(Stored data entries)
[Start of section]

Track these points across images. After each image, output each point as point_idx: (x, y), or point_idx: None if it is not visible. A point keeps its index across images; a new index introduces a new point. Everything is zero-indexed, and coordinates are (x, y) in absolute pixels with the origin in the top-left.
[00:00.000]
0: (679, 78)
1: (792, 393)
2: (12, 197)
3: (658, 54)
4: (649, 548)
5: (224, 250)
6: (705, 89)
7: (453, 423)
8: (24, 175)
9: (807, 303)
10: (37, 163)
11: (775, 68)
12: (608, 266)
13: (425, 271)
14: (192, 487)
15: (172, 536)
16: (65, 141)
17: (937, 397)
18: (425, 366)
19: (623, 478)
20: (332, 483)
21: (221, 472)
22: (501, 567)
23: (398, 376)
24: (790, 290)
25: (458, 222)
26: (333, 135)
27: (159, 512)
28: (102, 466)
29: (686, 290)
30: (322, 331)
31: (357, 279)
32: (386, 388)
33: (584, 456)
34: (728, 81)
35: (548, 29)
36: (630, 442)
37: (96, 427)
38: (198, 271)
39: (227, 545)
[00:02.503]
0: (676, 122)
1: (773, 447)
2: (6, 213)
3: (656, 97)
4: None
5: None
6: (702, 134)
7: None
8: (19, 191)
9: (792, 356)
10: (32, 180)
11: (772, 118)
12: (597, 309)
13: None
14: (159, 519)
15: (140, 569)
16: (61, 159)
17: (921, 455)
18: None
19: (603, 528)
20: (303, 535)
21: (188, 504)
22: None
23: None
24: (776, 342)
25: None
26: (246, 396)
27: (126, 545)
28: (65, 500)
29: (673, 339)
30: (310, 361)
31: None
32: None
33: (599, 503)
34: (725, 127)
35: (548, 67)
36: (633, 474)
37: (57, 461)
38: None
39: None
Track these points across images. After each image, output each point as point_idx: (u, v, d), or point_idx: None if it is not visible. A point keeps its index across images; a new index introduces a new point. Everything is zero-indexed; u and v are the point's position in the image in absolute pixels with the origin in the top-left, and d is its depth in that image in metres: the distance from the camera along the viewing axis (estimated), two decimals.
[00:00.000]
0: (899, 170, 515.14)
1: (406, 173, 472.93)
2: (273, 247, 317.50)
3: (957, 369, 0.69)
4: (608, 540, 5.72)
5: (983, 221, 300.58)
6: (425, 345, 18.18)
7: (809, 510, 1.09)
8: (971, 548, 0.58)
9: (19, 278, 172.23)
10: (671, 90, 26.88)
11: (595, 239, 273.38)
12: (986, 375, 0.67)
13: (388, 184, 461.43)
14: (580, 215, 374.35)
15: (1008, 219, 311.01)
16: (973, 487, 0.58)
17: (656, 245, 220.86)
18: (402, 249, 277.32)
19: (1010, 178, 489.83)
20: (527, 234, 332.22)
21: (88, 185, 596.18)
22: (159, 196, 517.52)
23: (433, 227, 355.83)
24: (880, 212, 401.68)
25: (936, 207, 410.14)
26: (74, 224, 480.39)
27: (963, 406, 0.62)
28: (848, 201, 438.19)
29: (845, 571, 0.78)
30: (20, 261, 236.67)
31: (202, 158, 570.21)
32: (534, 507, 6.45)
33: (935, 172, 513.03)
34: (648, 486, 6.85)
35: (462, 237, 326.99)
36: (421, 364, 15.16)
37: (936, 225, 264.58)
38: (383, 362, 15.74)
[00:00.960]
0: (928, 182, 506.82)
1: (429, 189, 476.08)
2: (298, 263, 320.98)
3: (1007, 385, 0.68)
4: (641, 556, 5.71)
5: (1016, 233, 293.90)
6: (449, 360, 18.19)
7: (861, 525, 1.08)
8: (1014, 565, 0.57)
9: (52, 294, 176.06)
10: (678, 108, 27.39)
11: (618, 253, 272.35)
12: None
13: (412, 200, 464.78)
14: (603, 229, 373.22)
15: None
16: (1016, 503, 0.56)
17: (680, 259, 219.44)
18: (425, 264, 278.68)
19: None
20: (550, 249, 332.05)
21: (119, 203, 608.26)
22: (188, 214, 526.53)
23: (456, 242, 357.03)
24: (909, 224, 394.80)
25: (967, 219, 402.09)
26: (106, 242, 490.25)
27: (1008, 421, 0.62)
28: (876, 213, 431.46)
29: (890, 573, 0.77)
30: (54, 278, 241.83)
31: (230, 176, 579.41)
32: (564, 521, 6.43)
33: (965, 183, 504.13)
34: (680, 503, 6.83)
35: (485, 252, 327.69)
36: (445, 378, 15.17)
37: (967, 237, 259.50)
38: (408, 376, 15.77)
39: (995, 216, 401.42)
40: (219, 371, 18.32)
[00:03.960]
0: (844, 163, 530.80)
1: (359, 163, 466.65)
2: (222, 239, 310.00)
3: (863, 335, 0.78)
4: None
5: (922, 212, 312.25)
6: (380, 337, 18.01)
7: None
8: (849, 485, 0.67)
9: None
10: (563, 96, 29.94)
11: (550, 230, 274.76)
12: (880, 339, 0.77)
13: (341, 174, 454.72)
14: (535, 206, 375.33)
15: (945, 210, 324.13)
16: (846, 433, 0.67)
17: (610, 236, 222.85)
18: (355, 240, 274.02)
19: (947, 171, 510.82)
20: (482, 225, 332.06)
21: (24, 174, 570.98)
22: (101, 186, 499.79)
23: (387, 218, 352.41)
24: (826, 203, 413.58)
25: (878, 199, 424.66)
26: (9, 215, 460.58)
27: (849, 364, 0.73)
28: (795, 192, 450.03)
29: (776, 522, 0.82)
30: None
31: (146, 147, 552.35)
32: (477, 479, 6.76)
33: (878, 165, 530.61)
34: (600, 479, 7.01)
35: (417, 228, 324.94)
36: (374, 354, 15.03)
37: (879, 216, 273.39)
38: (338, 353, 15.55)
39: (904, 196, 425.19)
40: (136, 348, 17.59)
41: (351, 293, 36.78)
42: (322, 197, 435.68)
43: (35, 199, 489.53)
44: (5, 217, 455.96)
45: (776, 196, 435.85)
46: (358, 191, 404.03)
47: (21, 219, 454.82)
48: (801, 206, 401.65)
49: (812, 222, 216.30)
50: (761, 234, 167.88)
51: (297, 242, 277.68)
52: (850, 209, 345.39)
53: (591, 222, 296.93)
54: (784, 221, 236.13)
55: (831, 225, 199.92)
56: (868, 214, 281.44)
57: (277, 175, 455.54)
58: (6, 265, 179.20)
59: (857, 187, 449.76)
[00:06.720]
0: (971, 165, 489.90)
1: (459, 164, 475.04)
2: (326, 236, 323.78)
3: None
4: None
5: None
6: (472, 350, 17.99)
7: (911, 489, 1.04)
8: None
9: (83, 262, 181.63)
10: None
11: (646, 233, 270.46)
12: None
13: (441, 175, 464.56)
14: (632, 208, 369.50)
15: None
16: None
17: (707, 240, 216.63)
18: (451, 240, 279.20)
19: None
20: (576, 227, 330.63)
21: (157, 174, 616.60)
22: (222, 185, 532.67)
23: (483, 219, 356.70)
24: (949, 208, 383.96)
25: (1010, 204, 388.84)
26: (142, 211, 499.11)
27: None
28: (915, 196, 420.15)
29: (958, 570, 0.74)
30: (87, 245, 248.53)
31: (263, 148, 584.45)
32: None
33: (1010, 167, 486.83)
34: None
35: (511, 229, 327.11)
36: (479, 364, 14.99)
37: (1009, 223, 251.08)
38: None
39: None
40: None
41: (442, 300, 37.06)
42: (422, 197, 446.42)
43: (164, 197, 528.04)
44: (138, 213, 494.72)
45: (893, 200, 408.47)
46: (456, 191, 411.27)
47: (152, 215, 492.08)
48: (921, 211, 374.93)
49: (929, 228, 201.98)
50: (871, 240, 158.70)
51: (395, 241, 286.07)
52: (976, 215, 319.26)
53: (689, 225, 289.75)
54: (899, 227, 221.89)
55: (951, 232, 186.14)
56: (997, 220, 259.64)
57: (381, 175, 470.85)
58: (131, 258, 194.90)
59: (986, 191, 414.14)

[End of section]

Instructions to follow | Return exactly, and only, the lines above starting at the line that contains "27: (159, 512)" and ending at the line that contains "31: (202, 158, 570.21)".

Result below |
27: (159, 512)
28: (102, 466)
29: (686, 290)
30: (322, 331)
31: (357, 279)
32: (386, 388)
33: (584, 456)
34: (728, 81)
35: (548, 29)
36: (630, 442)
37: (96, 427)
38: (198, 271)
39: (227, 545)
[00:02.503]
0: (676, 122)
1: (773, 447)
2: (6, 213)
3: (656, 97)
4: None
5: None
6: (702, 134)
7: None
8: (19, 191)
9: (792, 356)
10: (32, 180)
11: (772, 118)
12: (597, 309)
13: None
14: (159, 519)
15: (140, 569)
16: (61, 159)
17: (921, 455)
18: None
19: (603, 528)
20: (303, 535)
21: (188, 504)
22: None
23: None
24: (776, 342)
25: None
26: (246, 396)
27: (126, 545)
28: (65, 500)
29: (673, 339)
30: (310, 361)
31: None
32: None
33: (599, 503)
34: (725, 127)
35: (548, 67)
36: (633, 474)
37: (57, 461)
38: None
39: None
Track these points across images. After each image, output each point as point_idx: (u, v, d), or point_idx: None if it is not visible. A point keeps its index across images; a new index introduces a new point. Everything is zero-indexed; u and v are the point's position in the image in absolute pixels with the origin in the top-left, and d is its depth in that image in metres: the distance from the camera along the viewing axis (estimated), two decimals.
[00:00.000]
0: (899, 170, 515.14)
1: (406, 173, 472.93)
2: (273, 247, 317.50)
3: (957, 369, 0.69)
4: (608, 540, 5.72)
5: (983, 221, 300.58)
6: (425, 345, 18.18)
7: (809, 510, 1.09)
8: (971, 548, 0.58)
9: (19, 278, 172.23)
10: (671, 90, 26.88)
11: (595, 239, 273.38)
12: (986, 375, 0.67)
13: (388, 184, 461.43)
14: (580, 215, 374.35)
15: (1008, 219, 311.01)
16: (973, 487, 0.58)
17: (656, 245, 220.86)
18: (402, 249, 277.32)
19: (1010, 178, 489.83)
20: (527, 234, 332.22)
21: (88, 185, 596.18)
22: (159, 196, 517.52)
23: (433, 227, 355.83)
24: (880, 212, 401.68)
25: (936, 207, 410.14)
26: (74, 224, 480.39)
27: (963, 406, 0.62)
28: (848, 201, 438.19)
29: (845, 571, 0.78)
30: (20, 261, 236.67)
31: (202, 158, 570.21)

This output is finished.